Problem details: Convert the lines of all the data entries below into a single numbered list, omitting any blank lines.

(Data entries)
....

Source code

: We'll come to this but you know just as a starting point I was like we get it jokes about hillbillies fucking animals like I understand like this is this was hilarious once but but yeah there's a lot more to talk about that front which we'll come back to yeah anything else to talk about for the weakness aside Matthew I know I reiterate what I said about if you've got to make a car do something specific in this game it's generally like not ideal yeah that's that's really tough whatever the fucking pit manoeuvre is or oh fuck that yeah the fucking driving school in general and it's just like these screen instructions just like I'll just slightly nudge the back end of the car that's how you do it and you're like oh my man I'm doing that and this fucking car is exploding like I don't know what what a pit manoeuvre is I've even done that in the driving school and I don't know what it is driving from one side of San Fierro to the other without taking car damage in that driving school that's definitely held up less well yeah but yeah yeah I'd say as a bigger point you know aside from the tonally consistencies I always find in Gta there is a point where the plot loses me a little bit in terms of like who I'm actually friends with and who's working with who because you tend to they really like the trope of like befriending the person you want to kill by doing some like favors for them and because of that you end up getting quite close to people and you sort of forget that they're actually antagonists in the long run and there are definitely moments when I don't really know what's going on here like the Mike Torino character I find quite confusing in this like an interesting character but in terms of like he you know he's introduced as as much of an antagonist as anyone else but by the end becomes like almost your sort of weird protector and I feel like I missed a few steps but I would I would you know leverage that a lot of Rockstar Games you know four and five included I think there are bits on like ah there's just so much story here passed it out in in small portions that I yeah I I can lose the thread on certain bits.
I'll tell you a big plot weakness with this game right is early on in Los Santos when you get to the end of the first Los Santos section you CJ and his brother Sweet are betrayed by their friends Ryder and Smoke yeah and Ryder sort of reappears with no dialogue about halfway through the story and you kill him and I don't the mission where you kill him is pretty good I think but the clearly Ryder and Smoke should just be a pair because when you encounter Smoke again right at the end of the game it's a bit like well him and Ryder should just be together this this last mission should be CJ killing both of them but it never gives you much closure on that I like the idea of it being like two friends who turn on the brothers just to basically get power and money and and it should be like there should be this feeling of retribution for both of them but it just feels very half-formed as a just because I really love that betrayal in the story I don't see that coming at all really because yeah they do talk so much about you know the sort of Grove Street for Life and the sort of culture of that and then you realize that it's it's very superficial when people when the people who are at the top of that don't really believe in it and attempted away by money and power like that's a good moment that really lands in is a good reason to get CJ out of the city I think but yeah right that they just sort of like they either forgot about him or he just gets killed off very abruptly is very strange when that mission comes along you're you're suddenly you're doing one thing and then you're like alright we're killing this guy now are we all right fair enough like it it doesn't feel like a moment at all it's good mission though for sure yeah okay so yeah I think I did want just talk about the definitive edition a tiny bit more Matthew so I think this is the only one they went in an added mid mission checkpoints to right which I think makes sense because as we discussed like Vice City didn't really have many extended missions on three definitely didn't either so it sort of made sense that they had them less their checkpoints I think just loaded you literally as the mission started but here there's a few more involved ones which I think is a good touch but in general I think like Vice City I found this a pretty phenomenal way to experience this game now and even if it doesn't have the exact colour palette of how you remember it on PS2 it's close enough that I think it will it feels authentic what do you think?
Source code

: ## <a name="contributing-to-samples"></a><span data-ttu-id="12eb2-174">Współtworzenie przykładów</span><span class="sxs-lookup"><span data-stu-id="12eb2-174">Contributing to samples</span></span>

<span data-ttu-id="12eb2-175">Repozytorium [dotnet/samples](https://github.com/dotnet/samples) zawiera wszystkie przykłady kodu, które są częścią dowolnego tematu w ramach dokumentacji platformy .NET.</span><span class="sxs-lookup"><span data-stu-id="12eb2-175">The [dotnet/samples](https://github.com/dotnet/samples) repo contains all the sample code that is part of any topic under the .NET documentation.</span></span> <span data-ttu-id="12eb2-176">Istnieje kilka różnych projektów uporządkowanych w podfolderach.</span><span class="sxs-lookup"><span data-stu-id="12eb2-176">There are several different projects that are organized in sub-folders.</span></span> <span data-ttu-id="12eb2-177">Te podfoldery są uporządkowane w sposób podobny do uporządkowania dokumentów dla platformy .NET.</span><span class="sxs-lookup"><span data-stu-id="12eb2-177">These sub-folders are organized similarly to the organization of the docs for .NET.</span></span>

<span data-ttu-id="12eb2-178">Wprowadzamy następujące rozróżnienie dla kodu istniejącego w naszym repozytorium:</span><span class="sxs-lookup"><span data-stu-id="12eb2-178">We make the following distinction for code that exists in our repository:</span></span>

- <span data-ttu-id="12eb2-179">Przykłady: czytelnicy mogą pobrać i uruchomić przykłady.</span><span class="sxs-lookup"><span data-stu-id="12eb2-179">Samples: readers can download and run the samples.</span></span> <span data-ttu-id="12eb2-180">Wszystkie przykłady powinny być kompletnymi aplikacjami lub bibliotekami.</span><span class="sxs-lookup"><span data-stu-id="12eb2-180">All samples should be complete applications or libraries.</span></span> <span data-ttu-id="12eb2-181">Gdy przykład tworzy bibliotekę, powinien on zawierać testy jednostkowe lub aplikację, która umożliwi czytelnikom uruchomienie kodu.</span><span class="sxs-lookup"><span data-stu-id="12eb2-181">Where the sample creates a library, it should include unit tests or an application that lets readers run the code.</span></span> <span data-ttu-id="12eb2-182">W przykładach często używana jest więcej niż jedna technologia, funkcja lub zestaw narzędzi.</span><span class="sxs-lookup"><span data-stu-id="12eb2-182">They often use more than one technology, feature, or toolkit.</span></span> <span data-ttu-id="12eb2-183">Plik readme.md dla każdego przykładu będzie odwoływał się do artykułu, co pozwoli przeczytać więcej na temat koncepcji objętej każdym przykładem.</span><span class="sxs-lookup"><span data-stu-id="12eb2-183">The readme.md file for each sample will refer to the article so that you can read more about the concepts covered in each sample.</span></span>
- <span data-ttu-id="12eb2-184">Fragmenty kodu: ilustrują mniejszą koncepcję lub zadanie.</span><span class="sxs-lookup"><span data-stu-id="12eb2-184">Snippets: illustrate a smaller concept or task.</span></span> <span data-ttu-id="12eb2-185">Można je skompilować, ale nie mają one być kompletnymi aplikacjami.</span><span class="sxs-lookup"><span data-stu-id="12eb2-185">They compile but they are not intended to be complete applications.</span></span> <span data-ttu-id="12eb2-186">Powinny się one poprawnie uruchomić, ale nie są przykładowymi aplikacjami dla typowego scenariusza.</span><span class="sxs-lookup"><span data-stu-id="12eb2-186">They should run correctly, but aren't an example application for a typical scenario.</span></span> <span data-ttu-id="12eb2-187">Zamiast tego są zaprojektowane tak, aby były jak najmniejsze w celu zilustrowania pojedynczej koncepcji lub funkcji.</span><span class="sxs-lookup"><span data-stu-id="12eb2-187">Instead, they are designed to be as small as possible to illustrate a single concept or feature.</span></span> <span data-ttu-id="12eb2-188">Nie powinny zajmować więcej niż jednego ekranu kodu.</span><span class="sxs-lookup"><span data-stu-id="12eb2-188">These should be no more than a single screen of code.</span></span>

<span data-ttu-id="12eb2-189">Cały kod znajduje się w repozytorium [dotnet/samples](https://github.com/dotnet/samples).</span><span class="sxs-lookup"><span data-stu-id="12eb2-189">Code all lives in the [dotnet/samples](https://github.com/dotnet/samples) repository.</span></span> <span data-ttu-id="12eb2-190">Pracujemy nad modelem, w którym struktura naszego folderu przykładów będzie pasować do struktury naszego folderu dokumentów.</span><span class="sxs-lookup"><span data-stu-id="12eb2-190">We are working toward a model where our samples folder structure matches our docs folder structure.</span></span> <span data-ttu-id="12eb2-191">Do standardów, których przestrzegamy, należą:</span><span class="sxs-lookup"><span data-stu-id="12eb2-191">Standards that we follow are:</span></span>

....

Output below:
1. Source code
2. : We'll come to this but you know just as a starting point I was like we get it jokes about hillbillies fucking animals like I understand like this is this was hilarious once but but yeah there's a lot more to talk about that front which we'll come back to yeah anything else to talk about for the weakness aside Matthew I know I reiterate what I said about if you've got to make a car do something specific in this game it's generally like not ideal yeah that's that's really tough whatever the fucking pit manoeuvre is or oh fuck that yeah the fucking driving school in general and it's just like these screen instructions just like I'll just slightly nudge the back end of the car that's how you do it and you're like oh my man I'm doing that and this fucking car is exploding like I don't know what what a pit manoeuvre is I've even done that in the driving school and I don't know what it is driving from one side of San Fierro to the other without taking car damage in that driving school that's definitely held up less well yeah but yeah yeah I'd say as a bigger point you know aside from the tonally consistencies I always find in Gta there is a point where the plot loses me a little bit in terms of like who I'm actually friends with and who's working with who because you tend to they really like the trope of like befriending the person you want to kill by doing some like favors for them and because of that you end up getting quite close to people and you sort of forget that they're actually antagonists in the long run and there are definitely moments when I don't really know what's going on here like the Mike Torino character I find quite confusing in this like an interesting character but in terms of like he you know he's introduced as as much of an antagonist as anyone else but by the end becomes like almost your sort of weird protector and I feel like I missed a few steps but I would I would you know leverage that a lot of Rockstar Games you know four and five included I think there are bits on like ah there's just so much story here passed it out in in small portions that I yeah I I can lose the thread on certain bits.
3. I'll tell you a big plot weakness with this game right is early on in Los Santos when you get to the end of the first Los Santos section you CJ and his brother Sweet are betrayed by their friends Ryder and Smoke yeah and Ryder sort of reappears with no dialogue about halfway through the story and you kill him and I don't the mission where you kill him is pretty good I think but the clearly Ryder and Smoke should just be a pair because when you encounter Smoke again right at the end of the game it's a bit like well him and Ryder should just be together this this last mission should be CJ killing both of them but it never gives you much closure on that I like the idea of it being like two friends who turn on the brothers just to basically get power and money and and it should be like there should be this feeling of retribution for both of them but it just feels very half-formed as a just because I really love that betrayal in the story I don't see that coming at all really because yeah they do talk so much about you know the sort of Grove Street for Life and the sort of culture of that and then you realize that it's it's very superficial when people when the people who are at the top of that don't really believe in it and attempted away by money and power like that's a good moment that really lands in is a good reason to get CJ out of the city I think but yeah right that they just sort of like they either forgot about him or he just gets killed off very abruptly is very strange when that mission comes along you're you're suddenly you're doing one thing and then you're like alright we're killing this guy now are we all right fair enough like it it doesn't feel like a moment at all it's good mission though for sure yeah okay so yeah I think I did want just talk about the definitive edition a tiny bit more Matthew so I think this is the only one they went in an added mid mission checkpoints to right which I think makes sense because as we discussed like Vice City didn't really have many extended missions on three definitely didn't either so it sort of made sense that they had them less their checkpoints I think just loaded you literally as the mission started but here there's a few more involved ones which I think is a good touch but in general I think like Vice City I found this a pretty phenomenal way to experience this game now and even if it doesn't have the exact colour palette of how you remember it on PS2 it's close enough that I think it will it feels authentic what do you think?
4. Source code
5. : ## <a name="contributing-to-samples"></a><span data-ttu-id="12eb2-174">Współtworzenie przykładów</span><span class="sxs-lookup"><span data-stu-id="12eb2-174">Contributing to samples</span></span>
6. <span data-ttu-id="12eb2-175">Repozytorium [dotnet/samples](https://github.com/dotnet/samples) zawiera wszystkie przykłady kodu, które są częścią dowolnego tematu w ramach dokumentacji platformy .NET.</span><span class="sxs-lookup"><span data-stu-id="12eb2-175">The [dotnet/samples](https://github.com/dotnet/samples) repo contains all the sample code that is part of any topic under the .NET documentation.</span></span> <span data-ttu-id="12eb2-176">Istnieje kilka różnych projektów uporządkowanych w podfolderach.</span><span class="sxs-lookup"><span data-stu-id="12eb2-176">There are several different projects that are organized in sub-folders.</span></span> <span data-ttu-id="12eb2-177">Te podfoldery są uporządkowane w sposób podobny do uporządkowania dokumentów dla platformy .NET.</span><span class="sxs-lookup"><span data-stu-id="12eb2-177">These sub-folders are organized similarly to the organization of the docs for .NET.</span></span>
7. <span data-ttu-id="12eb2-178">Wprowadzamy następujące rozróżnienie dla kodu istniejącego w naszym repozytorium:</span><span class="sxs-lookup"><span data-stu-id="12eb2-178">We make the following distinction for code that exists in our repository:</span></span>
8. - <span data-ttu-id="12eb2-179">Przykłady: czytelnicy mogą pobrać i uruchomić przykłady.</span><span class="sxs-lookup"><span data-stu-id="12eb2-179">Samples: readers can download and run the samples.</span></span> <span data-ttu-id="12eb2-180">Wszystkie przykłady powinny być kompletnymi aplikacjami lub bibliotekami.</span><span class="sxs-lookup"><span data-stu-id="12eb2-180">All samples should be complete applications or libraries.</span></span> <span data-ttu-id="12eb2-181">Gdy przykład tworzy bibliotekę, powinien on zawierać testy jednostkowe lub aplikację, która umożliwi czytelnikom uruchomienie kodu.</span><span class="sxs-lookup"><span data-stu-id="12eb2-181">Where the sample creates a library, it should include unit tests or an application that lets readers run the code.</span></span> <span data-ttu-id="12eb2-182">W przykładach często używana jest więcej niż jedna technologia, funkcja lub zestaw narzędzi.</span><span class="sxs-lookup"><span data-stu-id="12eb2-182">They often use more than one technology, feature, or toolkit.</span></span> <span data-ttu-id="12eb2-183">Plik readme.md dla każdego przykładu będzie odwoływał się do artykułu, co pozwoli przeczytać więcej na temat koncepcji objętej każdym przykładem.</span><span class="sxs-lookup"><span data-stu-id="12eb2-183">The readme.md file for each sample will refer to the article so that you can read more about the concepts covered in each sample.</span></span>
9. - <span data-ttu-id="12eb2-184">Fragmenty kodu: ilustrują mniejszą koncepcję lub zadanie.</span><span class="sxs-lookup"><span data-stu-id="12eb2-184">Snippets: illustrate a smaller concept or task.</span></span> <span data-ttu-id="12eb2-185">Można je skompilować, ale nie mają one być kompletnymi aplikacjami.</span><span class="sxs-lookup"><span data-stu-id="12eb2-185">They compile but they are not intended to be complete applications.</span></span> <span data-ttu-id="12eb2-186">Powinny się one poprawnie uruchomić, ale nie są przykładowymi aplikacjami dla typowego scenariusza.</span><span class="sxs-lookup"><span data-stu-id="12eb2-186">They should run correctly, but aren't an example application for a typical scenario.</span></span> <span data-ttu-id="12eb2-187">Zamiast tego są zaprojektowane tak, aby były jak najmniejsze w celu zilustrowania pojedynczej koncepcji lub funkcji.</span><span class="sxs-lookup"><span data-stu-id="12eb2-187">Instead, they are designed to be as small as possible to illustrate a single concept or feature.</span></span> <span data-ttu-id="12eb2-188">Nie powinny zajmować więcej niż jednego ekranu kodu.</span><span class="sxs-lookup"><span data-stu-id="12eb2-188">These should be no more than a single screen of code.</span></span>
10. <span data-ttu-id="12eb2-189">Cały kod znajduje się w repozytorium [dotnet/samples](https://github.com/dotnet/samples).</span><span class="sxs-lookup"><span data-stu-id="12eb2-189">Code all lives in the [dotnet/samples](https://github.com/dotnet/samples) repository.</span></span> <span data-ttu-id="12eb2-190">Pracujemy nad modelem, w którym struktura naszego folderu przykładów będzie pasować do struktury naszego folderu dokumentów.</span><span class="sxs-lookup"><span data-stu-id="12eb2-190">We are working toward a model where our samples folder structure matches our docs folder structure.</span></span> <span data-ttu-id="12eb2-191">Do standardów, których przestrzegamy, należą:</span><span class="sxs-lookup"><span data-stu-id="12eb2-191">Standards that we follow are:</span></span>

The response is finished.